-- Start of EXCERPT --

I was like this before I was a writer who wrote. I lived within and outside of myself, cataloguing every hurt, analyzing every conflict. I stored it all within a library that I didn’t know why I needed. It kept me separated from and forever tied to other people. I remember complaining even as a child that everyone wanted my thoughts, but once they got them, they would leave. I didn’t realize I was supposed to be charging for the service.
Poor, fat, black, girl. You survive by letting the little things slide, by laughing off the cruel jokes, by accepting the offers of token friendship. But I just kept taking notes — the first time I was ever called fat, the first time I was ever called a nigger, the first assault, the first thing I ever stole — and filing them away for some future use. Before I started writing it all just sat there under the surface, dancing behind my eyes, the small flicker letting everyone know I was not to be fully trusted.
When I give lectures to writing students I tell them to not get discouraged if they do not enjoy writing. “I hate writing,” I say, “It’s horrible. It’s hell.” They are shocked every time, but I mean it. I often finish essays feeling like I’ve had to cut away a part of myself in the process and burn it as an offering. I have finished essays sobbing inconsolably. I’ve also found myself staring at the record of my deepest pain with the cold eye of a morgue technician. I don’t know which feels worse.
I am not a martyr, and the world would continue on just fine without my words. My writing is selfish in nature. I have a point to make and I will use my life and others’ to make it. I am a writer, like I am black and a woman. But there are painters who don’t paint and writers who do not write. I write because if I don’t, the words build up like bile and the catalogue is a waste. I write regardless of the consequences because it serves me to do so. I’m paid to do so, and in the end I am even praised for it. Not many people are regularly congratulated for their pain and are likely too busy living to suffer from the lack of it.
A friend asked if I was referring to him in an essay I wrote on abortion, when I was talking about advice I’d received from a friend when I found out I was pregnant. “Yes,” I answered. He told me that the way I wrote it down isn’t how he remembered it. Of course it isn’t, he’s not a writer, he’s just a person trying to help a friend. Even as he was asking me about this essay just a few days ago and I was trying to make amends for painting him in an unfavorable light, I was thinking, “how fortunate that this is happening now, because I was planning on writing about what being a writer does to your relationships anyway.”
I don’t know if I’m a slightly shitty friend who’s unable to fully engage with the world because I’m a writer, or if I’m a writer because I’m a slightly shitty friend who’s unable to fully engage in the world. But I know that asking the question can make a good story.

-- End of EXCERPT --
-- Start of SUPPLIED INFORMATION --

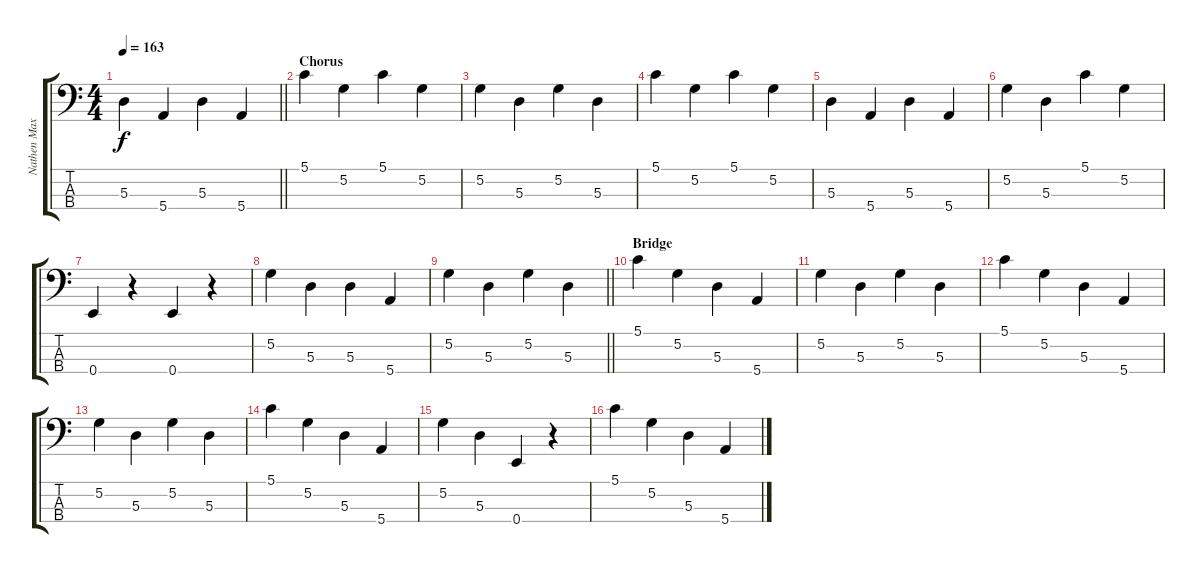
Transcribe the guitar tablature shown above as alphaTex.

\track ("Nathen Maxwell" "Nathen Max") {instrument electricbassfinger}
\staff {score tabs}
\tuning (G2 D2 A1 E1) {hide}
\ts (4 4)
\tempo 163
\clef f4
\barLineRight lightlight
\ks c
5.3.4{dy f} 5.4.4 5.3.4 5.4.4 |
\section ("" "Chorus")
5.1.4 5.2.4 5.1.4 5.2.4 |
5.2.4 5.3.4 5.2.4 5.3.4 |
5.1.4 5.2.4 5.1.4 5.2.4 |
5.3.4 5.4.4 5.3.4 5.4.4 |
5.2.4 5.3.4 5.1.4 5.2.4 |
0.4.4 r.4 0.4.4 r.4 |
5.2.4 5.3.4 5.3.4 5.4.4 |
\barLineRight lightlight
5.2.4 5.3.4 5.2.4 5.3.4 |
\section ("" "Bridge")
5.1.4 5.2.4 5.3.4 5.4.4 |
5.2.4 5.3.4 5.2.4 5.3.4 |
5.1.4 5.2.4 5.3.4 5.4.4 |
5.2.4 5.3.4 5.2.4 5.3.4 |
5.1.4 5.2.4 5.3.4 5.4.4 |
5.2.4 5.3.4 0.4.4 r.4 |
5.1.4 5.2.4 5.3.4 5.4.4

-- End of SUPPLIED INFORMATION --
-- Start of SUPPLIED INFORMATION --

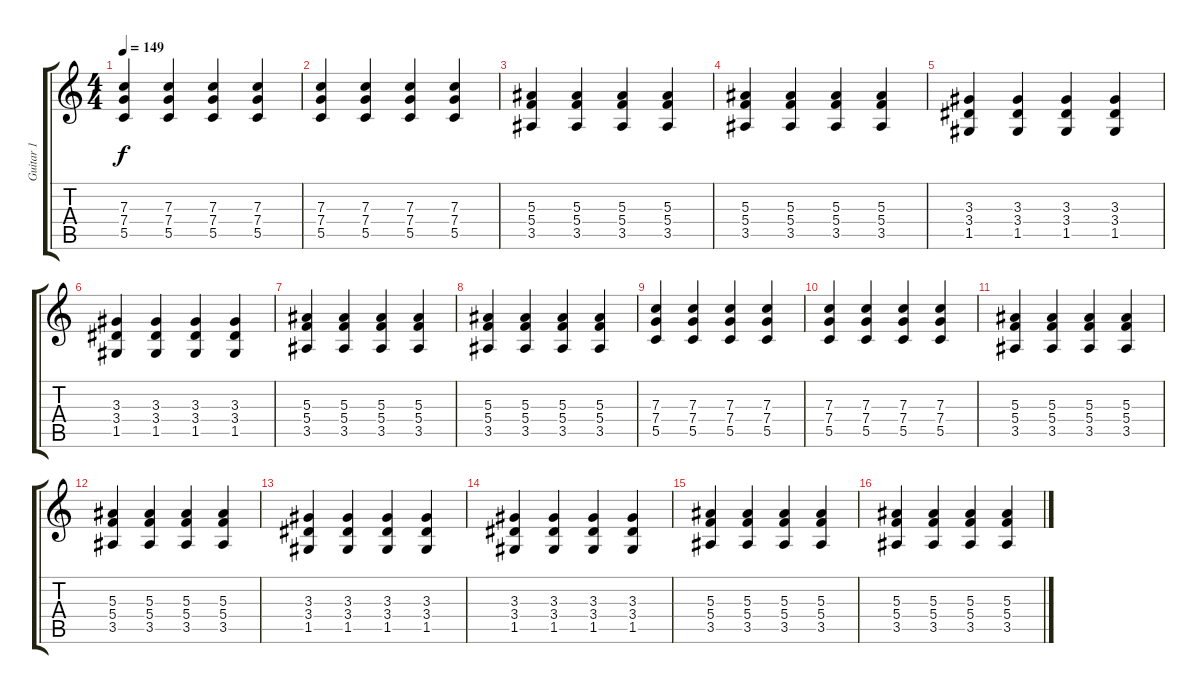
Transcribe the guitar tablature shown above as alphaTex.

-- End of SUPPLIED INFORMATION --

STATED PROBLEM: Condense the paragraph of the essay on writing that begins "When I give lectures to writing students" into a short bulleted list that keeps its main facts. The records have no connection to the essay on writing.

TASK RESULT:
- When lecturing writing students, I tell them not to be discouraged if they don't enjoy writing, since I hate it myself and call it horrible and hell.
- The students are shocked every time, but I mean it.
- Finishing an essay often feels like cutting away part of myself and burning it as an offering.
- I have finished essays sobbing inconsolably, and I have also stared at my deepest pain with a morgue technician's cold eye. I don't know which feels worse.